Statistics and Intuition
In 2023, I read Thinking, fast and Slow by Daniel Kahneman and was fascinated by pretty much the entire book. While watching the NHL playoffs, I was reminded of a discussion in the introduction of the book: we are bad at interpreting statistics. Kahneman writes:
We prepared a survey that included realistic scenarios of statistical issues that arise in research. Amos collected the responses of a group of expert participants in a meeting of the Society of Mathematical Psychology, including the authors of two statistical textbooks. As expected, we found that our expert colleagues, like us, greatly exaggerated the likelihood that the original result of an experiment would be successfully replicated even with a small sample. They also gave very poor advice to a fictitious graduate student about the number of observations she needed to collect. Event statisticians were not good intuitive statisticians.
The key point, for me, is that even experts have a hard time interpreting statistics. The book goes on to talk about all kinds of interesting examples of how communication and our past experiences and a number of other factors can affect our interpretation of statistics. It’s a very fascinating book. There are too many details to cover here and I want to focus on the NHL example to show how hard it is to understand numbers.
I think it was during the Canucks/Oilers series that I saw this statistic (here’s an older link with the same data):
In a series tied 2-2, the team that wins game 5 goes on to win the series 78.8% of the time.
What does that 78.8% really mean? NHL playoff series have at most 7 games so we are talking about the outcome of the remaining 2 games of a series. In theory there are 4 possible outcomes of 2 games (W = win, L = lose): W-W, W-L, L-W, L-L. In reality we don’t see all 4 outcomes because the teams will not always play 2 games but that doesn’t matter. If we were going to flip a coin twice, we have those same four outcomes (T = tails, H = heads): T-T, T-H, H-T, T-T and because each one is equally likely there is a 25% chance of a particular outcome. If we treat the hockey games like random outcomes then:
- If your team is trailing 3-2 then your only chance to win the series (the W-W outcome) is a 1 out of 4 or 25% chance.
- If your team is leading 3-2 then you can win the series with a L-W, W-L, and W-W outcome so 3 out of 4 or 75% chance.
So… if we compare NHL data to a random outcome, like a coin toss, then I guess we can say that the team that wins game 5 has a 3.8% advantage (78.8 - 75 = 3.8) over the random outcome. 3.8% sounds much smaller than 78.8%, doesn’t it? When we see a phrase like “the team that wins game 5 goes on to win the series 78.8% of the time.” then we think the team that wins game 5 will likely win the series. While the statement is true, it also feels misleading.
Summary
I’m writing here to remind myself that statistics are hard to interpret. Anytime I see a statistic I should pause and think about what that number means. Even better would be to talk the number through with another person, especially someone who thinks a little differently than me. Diverse opinions help us make better decisions because it challenges our biases.

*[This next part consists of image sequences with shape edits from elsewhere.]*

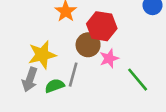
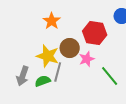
red hexagon: (102, 26) -> (95, 33), moved
yellow star: (42, 55) -> (48, 56), moved, turned 30

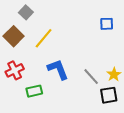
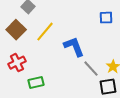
blue L-shape: (58, 69) -> (74, 47), moved

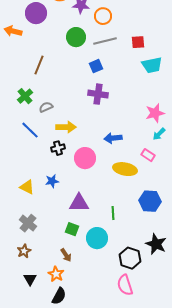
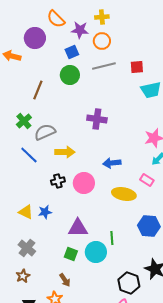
green circle: (76, 37) -> (70, 75), moved
blue square: (96, 66) -> (72, 52), moved
gray semicircle: (46, 107) -> (45, 132), size x1.5
black cross: (58, 148) -> (58, 181), moved
blue star: (52, 181) -> (45, 212), moved
cyan circle: (97, 238) -> (96, 252), moved

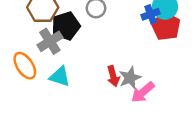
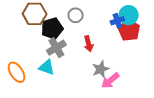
gray cross: (50, 41) -> (56, 48), moved
orange ellipse: (25, 66) -> (16, 72), moved
red arrow: (113, 76) -> (89, 44), moved

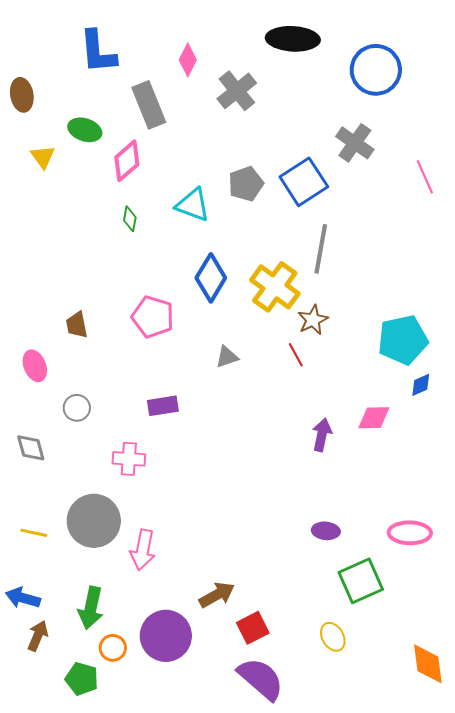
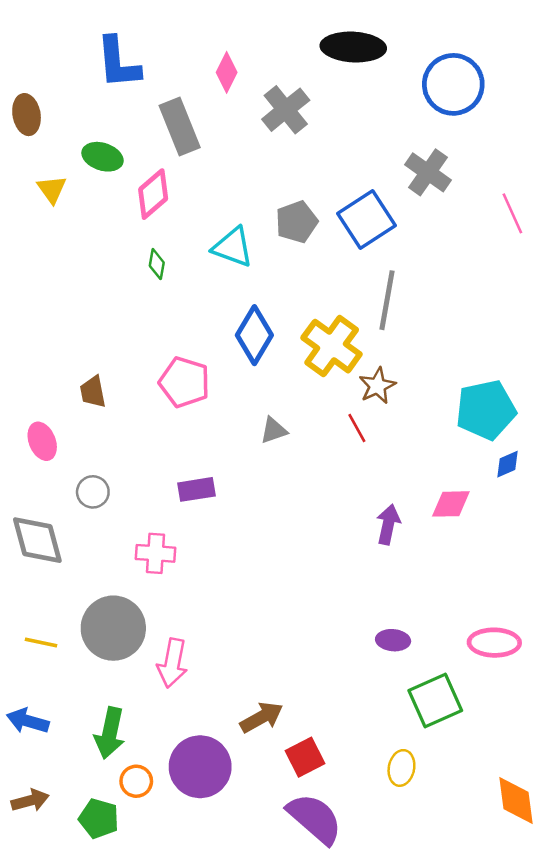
gray diamond: (31, 448) -> (37, 540), size x1.5
brown arrow: (38, 636) -> (30, 801), moved, turned 52
yellow ellipse: (333, 637) -> (401, 768), turned 40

Sports statistics, fortunately, have no real impact on my life and neither do coin tosses so they are not worth a lot of time but they are an interesting illustration. In life, there are statistics that really do matter: government policies, health care, family decisions, and sometimes even decisions at work. It is worth the time to pause and consider what the numbers mean. There can be bad actors out there who intentionally present statistics in a confusing way but more often it happens very innocently and goes unnoticed by many.
One more point: in the NBA, the team that wins game 5, after the series being tied 2-2, wins the series 82.8% of the time (a 7.8% advantage). Neat! I wonder what this number looks like in other sports? I wonder how the skill level of players would impact these numbers? For example, would junior hockey leagues be closer to 75% or further from it? I doubt I’ll take the time to find these numbers but it is interesting.